Problem to work on:
Arrange the lines below as a Markdown table with the columns "Row" and "Line", giving each row a number and skipping blank lines. Omit the pictures.

-------- Exercise material

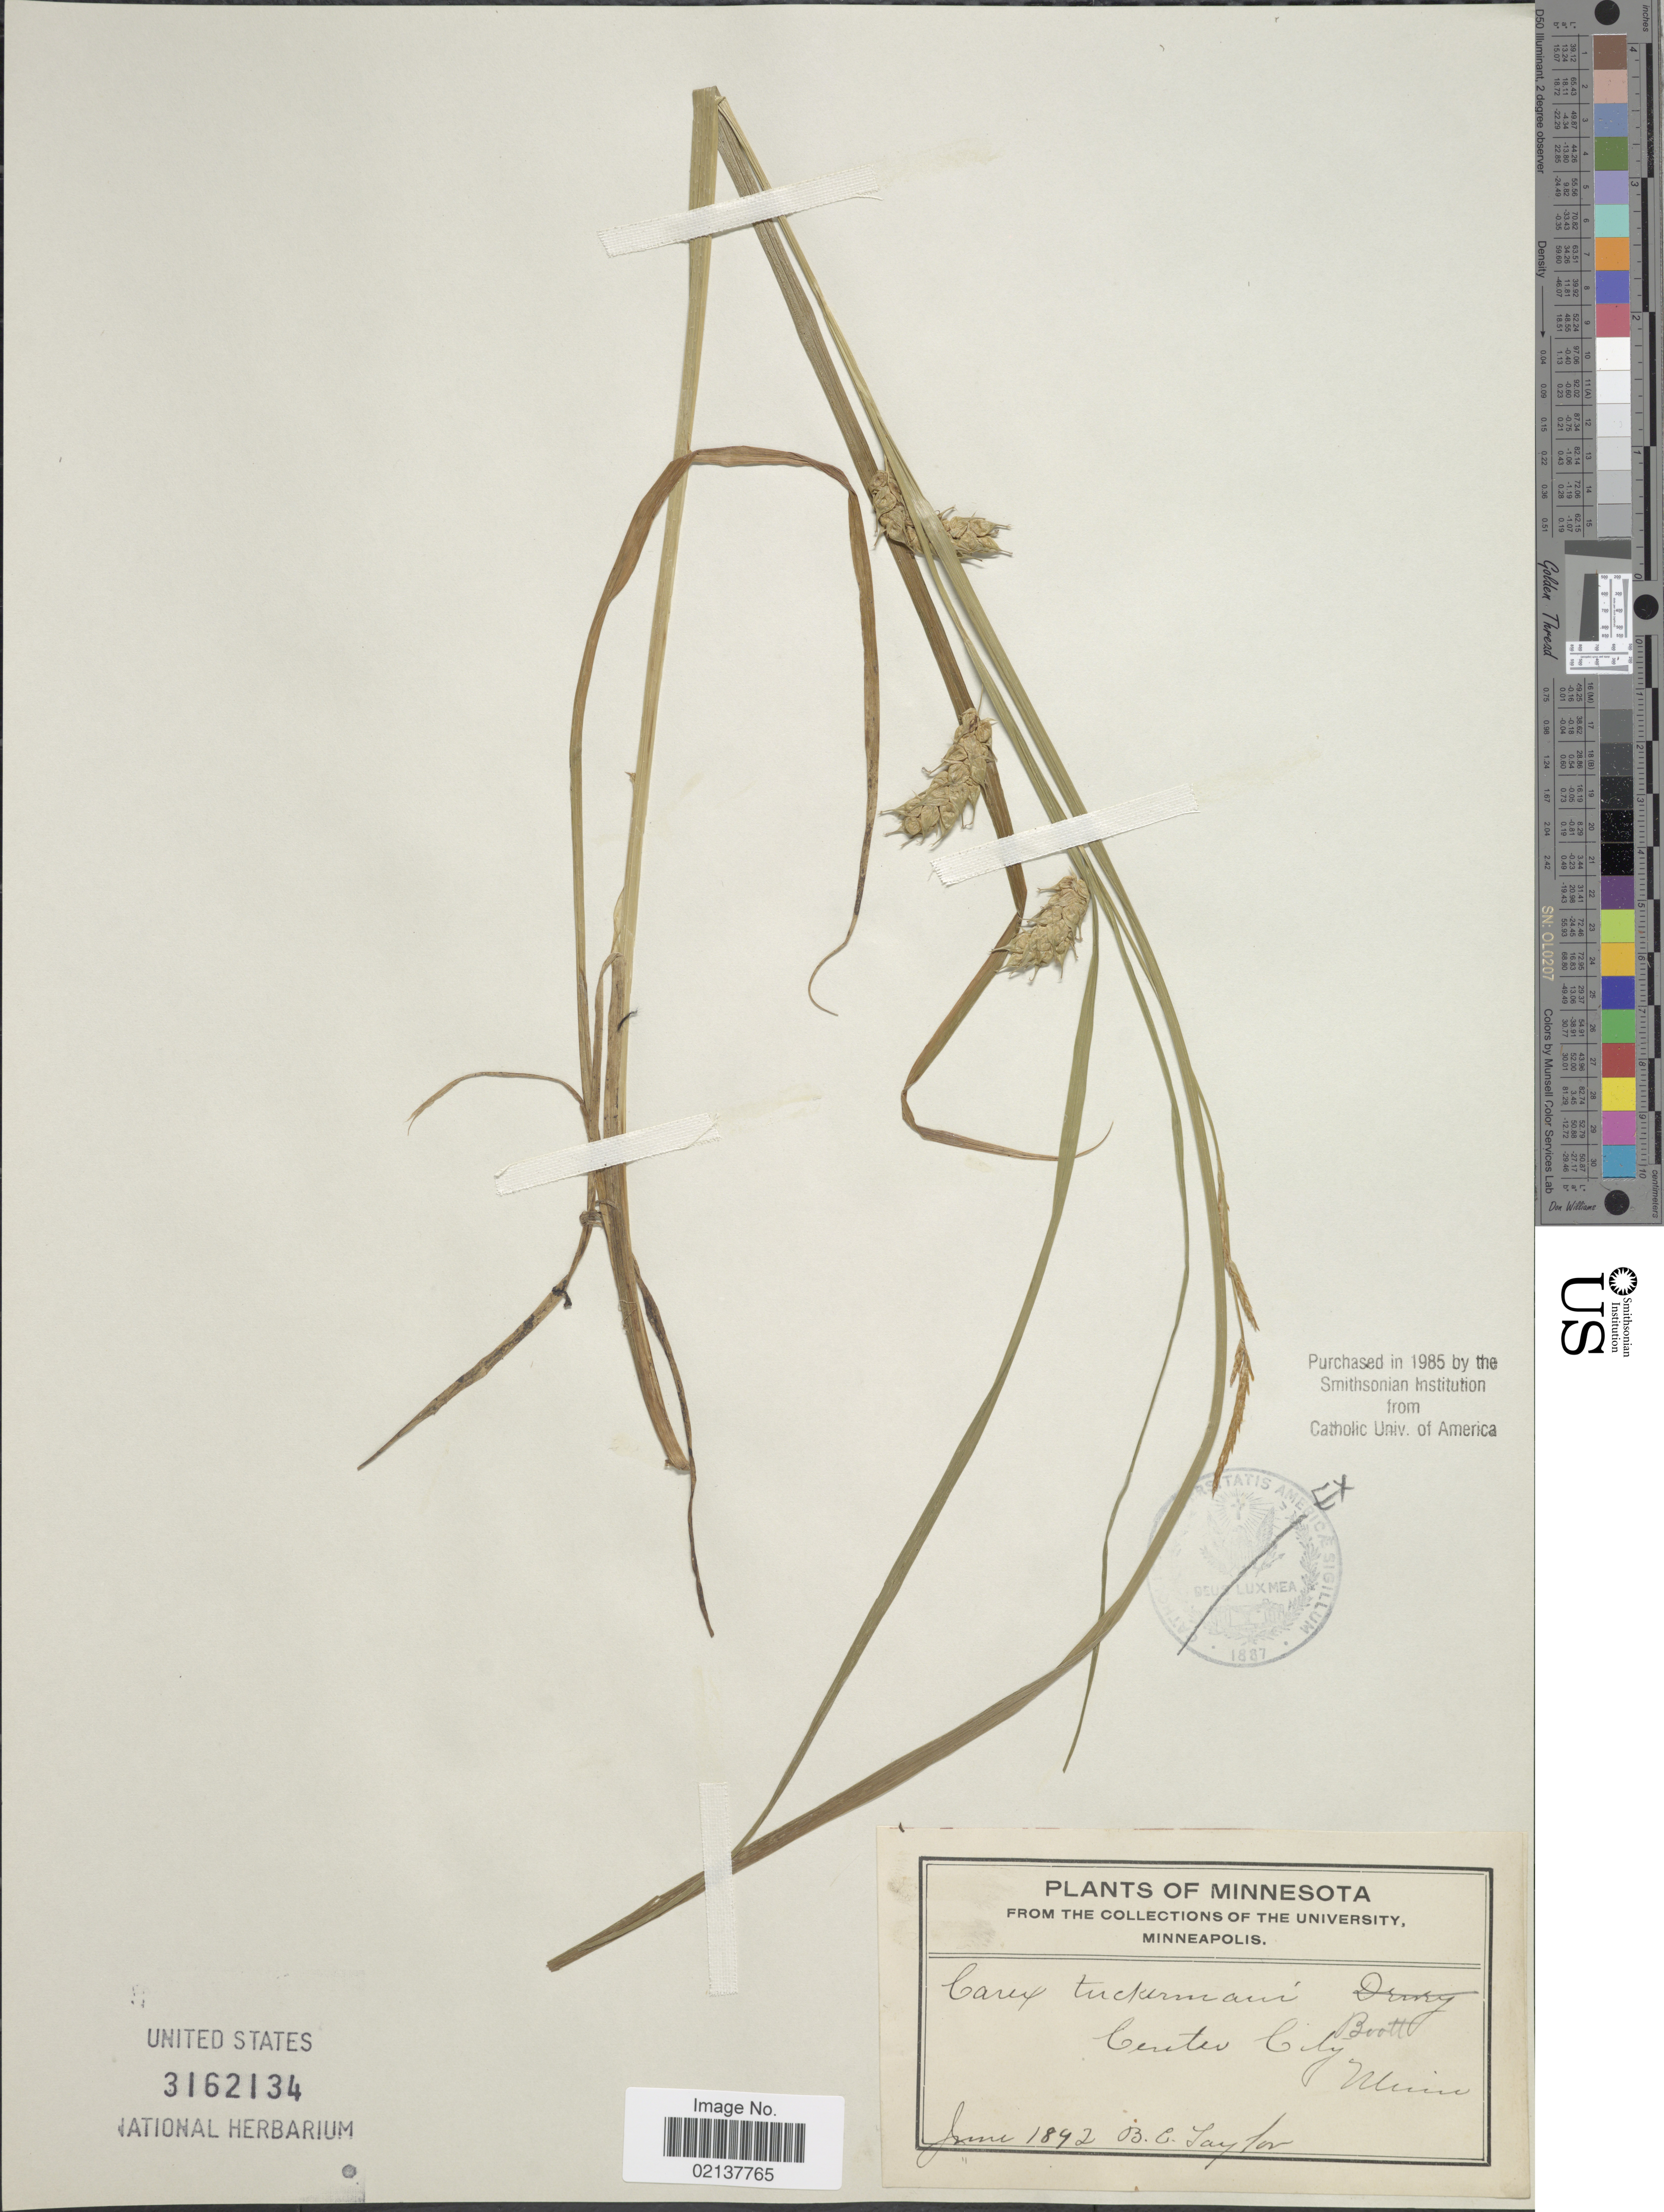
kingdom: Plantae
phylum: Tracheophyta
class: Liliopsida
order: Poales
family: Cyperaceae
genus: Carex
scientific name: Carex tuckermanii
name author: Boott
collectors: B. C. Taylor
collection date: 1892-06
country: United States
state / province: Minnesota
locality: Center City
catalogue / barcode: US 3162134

----------------

Answer to this task:
| Row | Line |
|---|---|
| 1 | kingdom: Plantae |
| 2 | phylum: Tracheophyta |
| 3 | class: Liliopsida |
| 4 | order: Poales |
| 5 | family: Cyperaceae |
| 6 | genus: Carex |
| 7 | scientific name: Carex tuckermanii |
| 8 | name author: Boott |
| 9 | collectors: B. C. Taylor |
| 10 | collection date: 1892-06 |
| 11 | country: United States |
| 12 | state / province: Minnesota |
| 13 | locality: Center City |
| 14 | catalogue / barcode: US 3162134 |